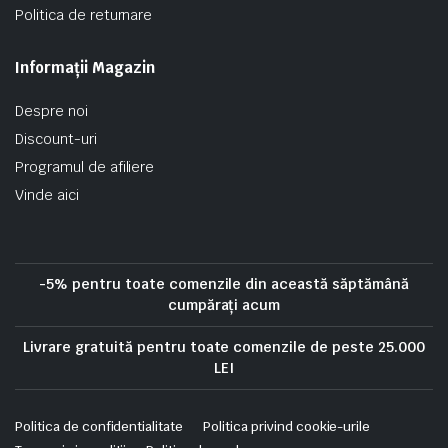
Politica de returnare
Informații Magazin
Despre noi
Discount-uri
Programul de afiliere
Vinde aici
-5% pentru toate comenzile din această săptămână
cumpărați acum
Livrare gratuită pentru toate comenzile de peste 25.000
LEI
Politica de confidentialitate
Politica privind cookie-urile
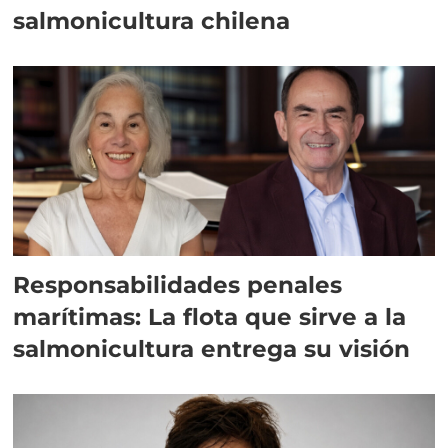
salmonicultura chilena
Responsabilidades penales
marítimas: La flota que sirve a la
salmonicultura entrega su visión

Task item
Rewrite the text of every item above, changing "comenzile" to "achizițiile" wherever it appears and keeping everything else the same. Don't include the pictures.

Response area
Politica de returnare
Informații Magazin
Despre noi
Discount-uri
Programul de afiliere
Vinde aici
-5% pentru toate achizițiile din această săptămână
cumpărați acum
Livrare gratuită pentru toate achizițiile de peste 25.000
LEI
Politica de confidentialitate
Politica privind cookie-urile
salmonicultura chilena
Responsabilidades penales
marítimas: La flota que sirve a la
salmonicultura entrega su visión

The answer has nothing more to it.